» **REQUIREMENT**
Report only the number of lines in the following entries where the word "Left" occurs.

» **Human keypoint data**
════════════════

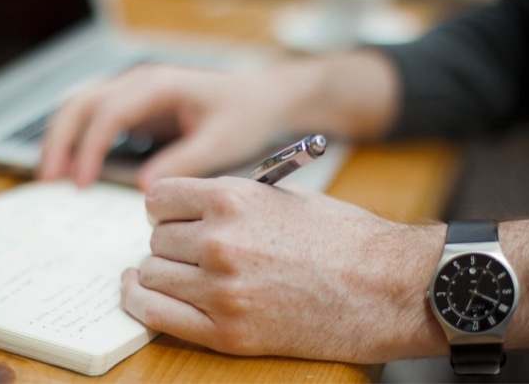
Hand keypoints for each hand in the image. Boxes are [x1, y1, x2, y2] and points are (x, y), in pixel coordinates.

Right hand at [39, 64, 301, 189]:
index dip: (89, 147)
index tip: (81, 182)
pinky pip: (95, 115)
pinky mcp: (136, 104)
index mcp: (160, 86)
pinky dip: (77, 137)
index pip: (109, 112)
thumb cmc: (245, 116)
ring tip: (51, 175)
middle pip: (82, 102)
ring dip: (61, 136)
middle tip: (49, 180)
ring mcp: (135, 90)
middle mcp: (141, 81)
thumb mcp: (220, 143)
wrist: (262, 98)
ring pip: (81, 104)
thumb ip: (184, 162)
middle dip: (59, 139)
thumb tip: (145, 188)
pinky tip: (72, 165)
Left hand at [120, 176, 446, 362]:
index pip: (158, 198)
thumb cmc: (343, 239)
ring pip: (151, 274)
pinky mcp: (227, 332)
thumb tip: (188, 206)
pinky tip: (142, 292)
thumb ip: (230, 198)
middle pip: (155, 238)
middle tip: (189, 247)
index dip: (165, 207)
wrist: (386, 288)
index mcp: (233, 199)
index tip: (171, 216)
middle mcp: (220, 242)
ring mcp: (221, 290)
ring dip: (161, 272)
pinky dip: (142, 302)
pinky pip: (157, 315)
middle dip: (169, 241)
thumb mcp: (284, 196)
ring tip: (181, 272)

════════════════

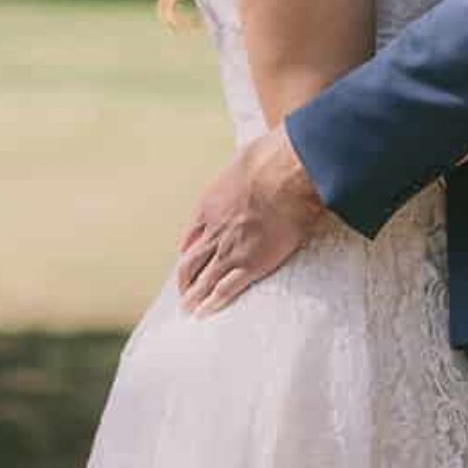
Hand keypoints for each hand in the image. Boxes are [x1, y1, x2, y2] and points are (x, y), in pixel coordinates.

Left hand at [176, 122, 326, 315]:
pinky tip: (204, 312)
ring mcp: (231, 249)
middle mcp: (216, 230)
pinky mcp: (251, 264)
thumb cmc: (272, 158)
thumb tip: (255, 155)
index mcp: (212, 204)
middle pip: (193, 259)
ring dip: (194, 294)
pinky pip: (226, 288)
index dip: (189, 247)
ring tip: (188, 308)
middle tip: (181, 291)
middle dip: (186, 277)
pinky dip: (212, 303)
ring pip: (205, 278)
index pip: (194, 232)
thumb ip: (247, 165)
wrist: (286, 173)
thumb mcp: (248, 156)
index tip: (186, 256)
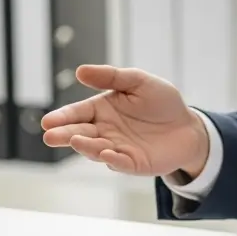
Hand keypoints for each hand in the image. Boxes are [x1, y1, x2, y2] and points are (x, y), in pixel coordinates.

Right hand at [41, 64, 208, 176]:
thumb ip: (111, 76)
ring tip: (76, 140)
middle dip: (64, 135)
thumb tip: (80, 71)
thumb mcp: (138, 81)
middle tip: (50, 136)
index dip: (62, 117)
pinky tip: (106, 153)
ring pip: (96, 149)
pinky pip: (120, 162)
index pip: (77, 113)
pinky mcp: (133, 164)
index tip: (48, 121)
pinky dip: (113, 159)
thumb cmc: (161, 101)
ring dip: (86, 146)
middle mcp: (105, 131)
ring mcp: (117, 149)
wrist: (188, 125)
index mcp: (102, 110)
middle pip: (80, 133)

════════════════

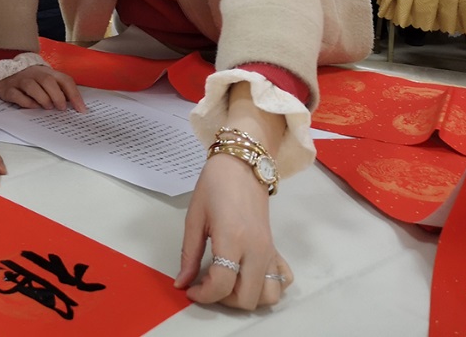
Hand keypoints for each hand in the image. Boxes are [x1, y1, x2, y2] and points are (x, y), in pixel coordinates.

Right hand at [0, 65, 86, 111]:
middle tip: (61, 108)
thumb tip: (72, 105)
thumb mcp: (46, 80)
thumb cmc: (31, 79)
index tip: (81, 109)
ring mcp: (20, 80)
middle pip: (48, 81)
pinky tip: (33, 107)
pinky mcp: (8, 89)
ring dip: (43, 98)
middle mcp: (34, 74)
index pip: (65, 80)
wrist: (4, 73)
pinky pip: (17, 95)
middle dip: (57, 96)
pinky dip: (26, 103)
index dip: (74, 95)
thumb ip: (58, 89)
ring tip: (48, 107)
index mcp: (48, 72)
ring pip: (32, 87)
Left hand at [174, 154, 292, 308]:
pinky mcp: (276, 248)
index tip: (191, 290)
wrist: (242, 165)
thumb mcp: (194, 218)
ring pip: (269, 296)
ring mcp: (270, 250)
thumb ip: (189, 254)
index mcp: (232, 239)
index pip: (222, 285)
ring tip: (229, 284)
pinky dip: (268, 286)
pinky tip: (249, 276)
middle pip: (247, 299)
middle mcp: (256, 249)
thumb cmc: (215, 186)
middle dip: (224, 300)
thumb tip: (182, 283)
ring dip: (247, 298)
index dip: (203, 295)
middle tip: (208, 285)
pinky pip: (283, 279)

════════════════

» **REPLY TO THE TASK**
3